Problem requirements - Pictures appear among the records. Write out all else exactly as it stands.

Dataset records
● ● ●
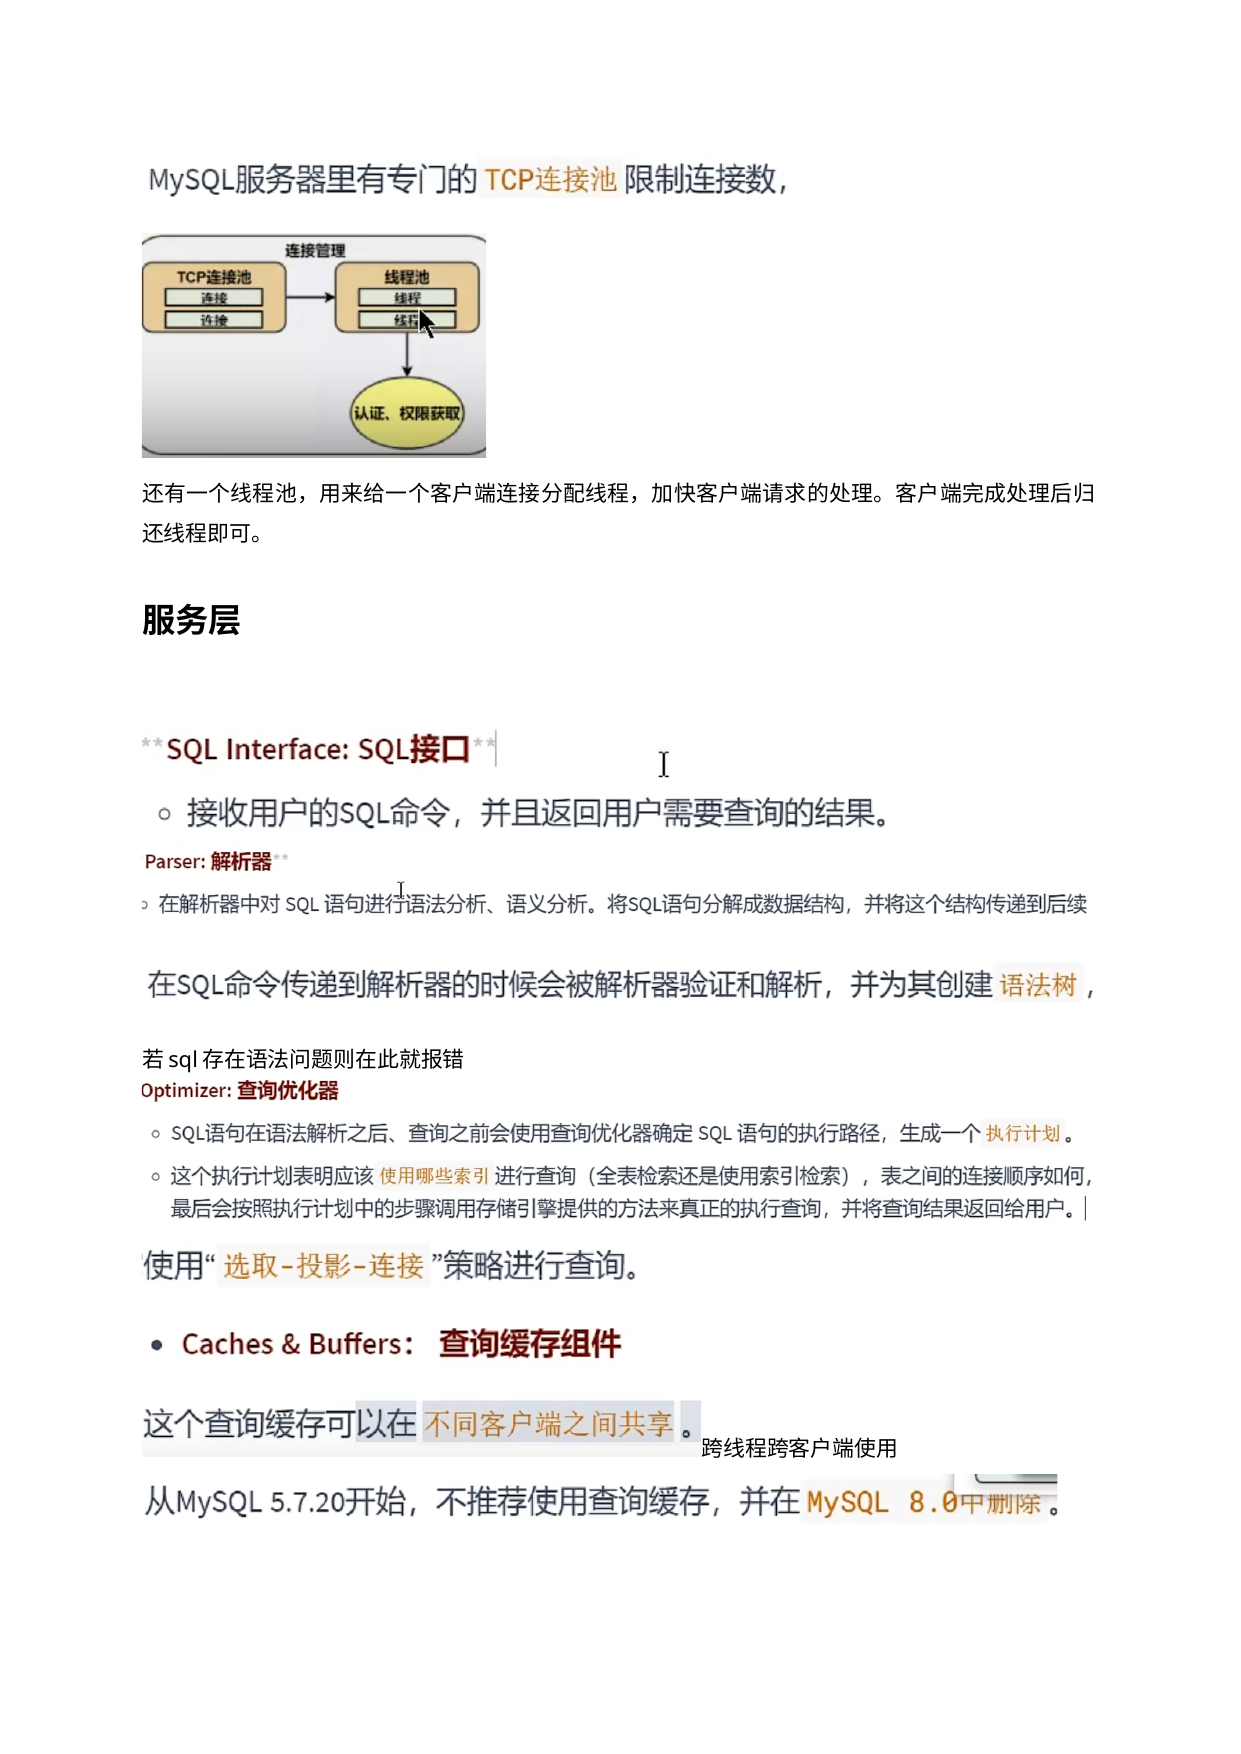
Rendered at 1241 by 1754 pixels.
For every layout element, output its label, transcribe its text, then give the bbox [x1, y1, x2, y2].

picture [141, 154, 796, 198]
picture [141, 958, 1099, 1003]
picture [141, 1315, 668, 1371]
picture [141, 720, 1099, 919]
picture [141, 1236, 640, 1291]
subtitle 服务层 [142, 578, 1098, 658]
picture [141, 1474, 1058, 1525]
picture [141, 1394, 702, 1457]
text 若sql存在语法问题则在此就报错 [142, 1038, 1098, 1077]
picture [141, 1077, 1099, 1227]
text 还有一个线程池，用来给一个客户端连接分配线程，加快客户端请求的处理。客户端完成处理后归还线程即可。 [142, 472, 1098, 551]
picture [141, 233, 487, 458]
text 跨线程跨客户端使用 [142, 1236, 1098, 1474]
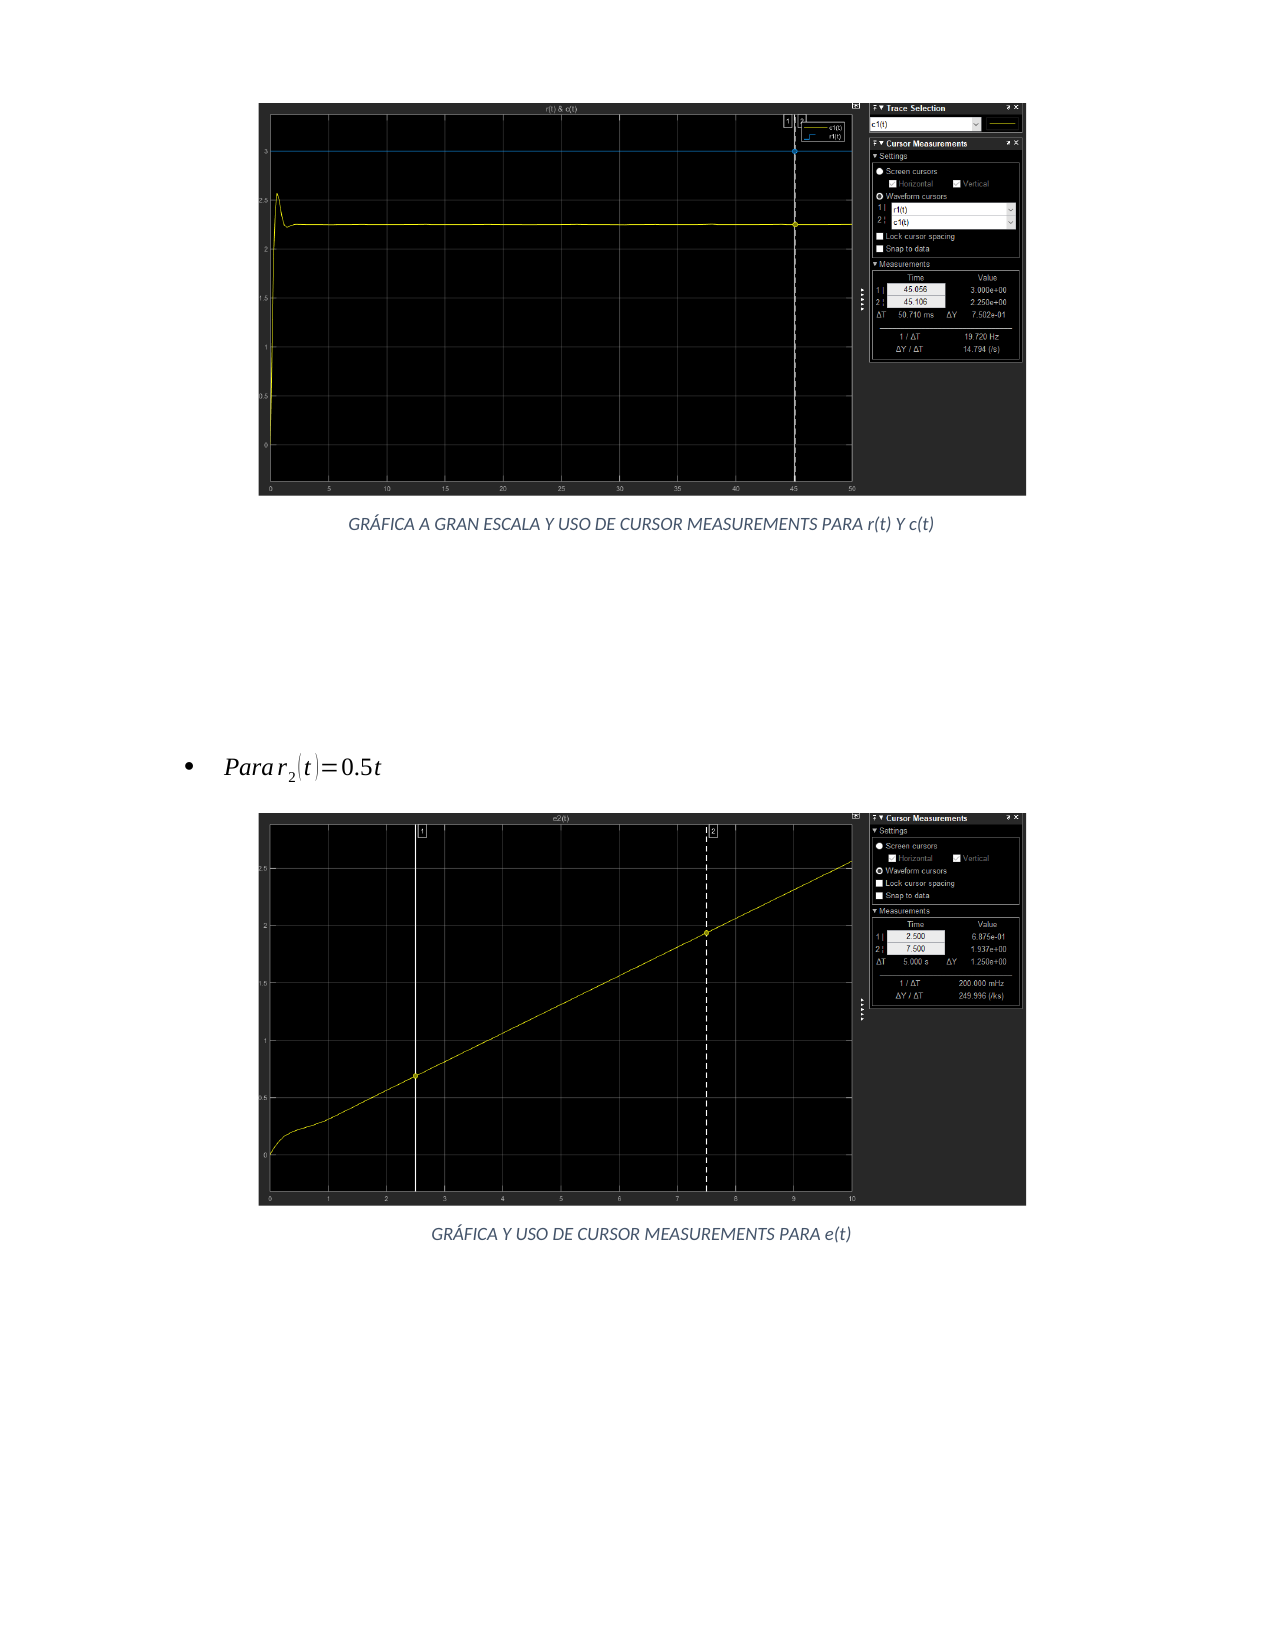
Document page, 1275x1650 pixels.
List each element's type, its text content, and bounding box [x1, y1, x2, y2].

picture [258, 813, 1027, 1206]
picture [258, 103, 1027, 496]
text GRÁFICA Y USO DE CURSOR MEASUREMENTS PARA e(t) [148, 1222, 1137, 1245]
text GRÁFICA A GRAN ESCALA Y USO DE CURSOR MEASUREMENTS PARA r(t) Y c(t) [148, 512, 1137, 535]
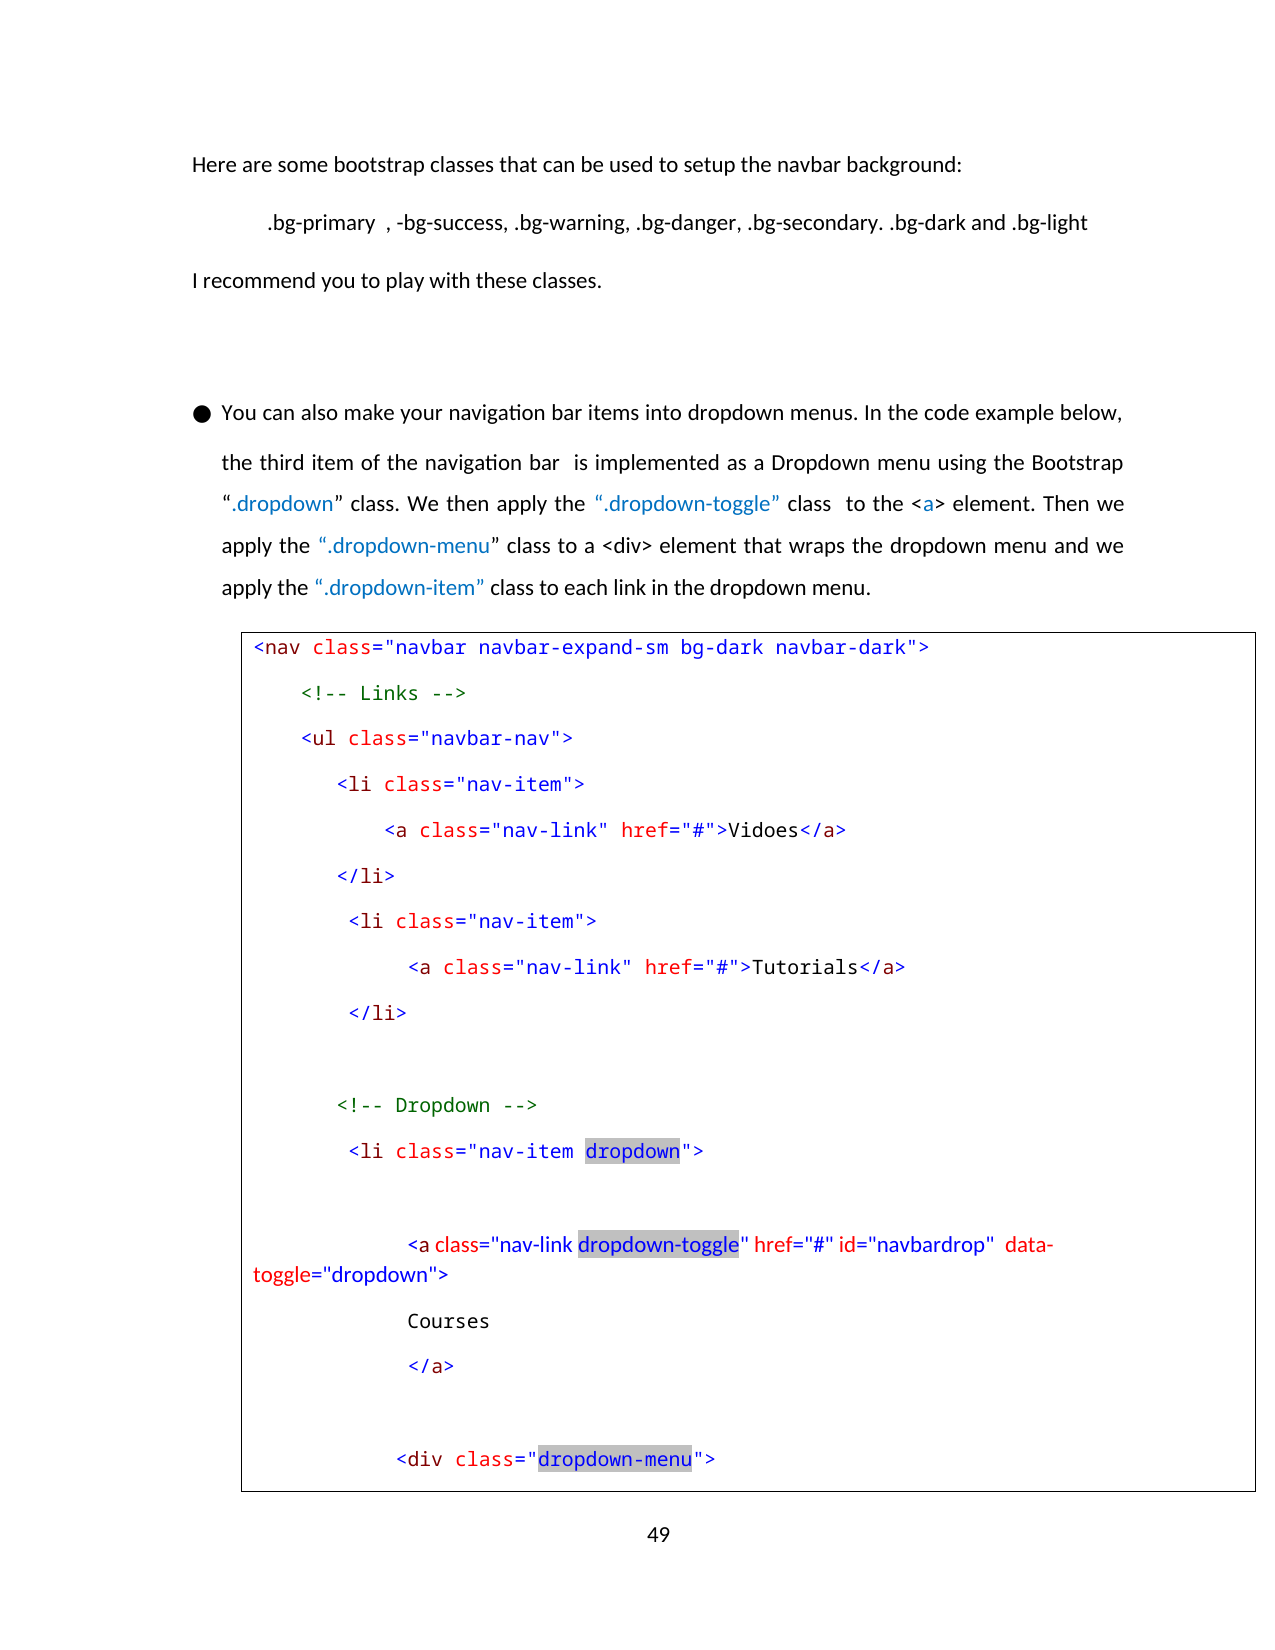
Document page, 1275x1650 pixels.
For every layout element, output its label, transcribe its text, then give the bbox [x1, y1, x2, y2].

text .bg-primary , -bg-success, .bg-warning, .bg-danger, .bg-secondary. .bg-dark and .bg-light [267, 208, 1125, 236]
text I recommend you to play with these classes. [192, 266, 1125, 294]
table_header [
● ● ●
Solved exercise -
Rendered at 1241 by 1754 pixels.
For every layout element, output its label, transcribe its text, then give the bbox [x1, y1, x2, y2].

picture [141, 154, 796, 198]
picture [141, 958, 1099, 1003]
picture [141, 1315, 668, 1371]
picture [141, 720, 1099, 919]
picture [141, 1236, 640, 1291]
subtitle 服务层 [142, 578, 1098, 658]
picture [141, 1474, 1058, 1525]
picture [141, 1394, 702, 1457]
text 若sql存在语法问题则在此就报错 [142, 1038, 1098, 1077]
picture [141, 1077, 1099, 1227]
text 还有一个线程池，用来给一个客户端连接分配线程，加快客户端请求的处理。客户端完成处理后归还线程即可。 [142, 472, 1098, 551]
picture [141, 233, 487, 458]
text 跨线程跨客户端使用 [142, 1236, 1098, 1474]
Document page, 1275x1650 pixels.
List each element's type, its text content, and bounding box [x1, y1, x2, y2].

picture [258, 813, 1027, 1206]
picture [258, 103, 1027, 496]
text GRÁFICA Y USO DE CURSOR MEASUREMENTS PARA e(t) [148, 1222, 1137, 1245]
text GRÁFICA A GRAN ESCALA Y USO DE CURSOR MEASUREMENTS PARA r(t) Y c(t) [148, 512, 1137, 535]
Document page, 1275x1650 pixels.
For every layout element, output its label, transcribe its text, then give the bbox [x1, y1, x2, y2].

text .bg-primary , -bg-success, .bg-warning, .bg-danger, .bg-secondary. .bg-dark and .bg-light [267, 208, 1125, 236]
text I recommend you to play with these classes. [192, 266, 1125, 294]
table_header [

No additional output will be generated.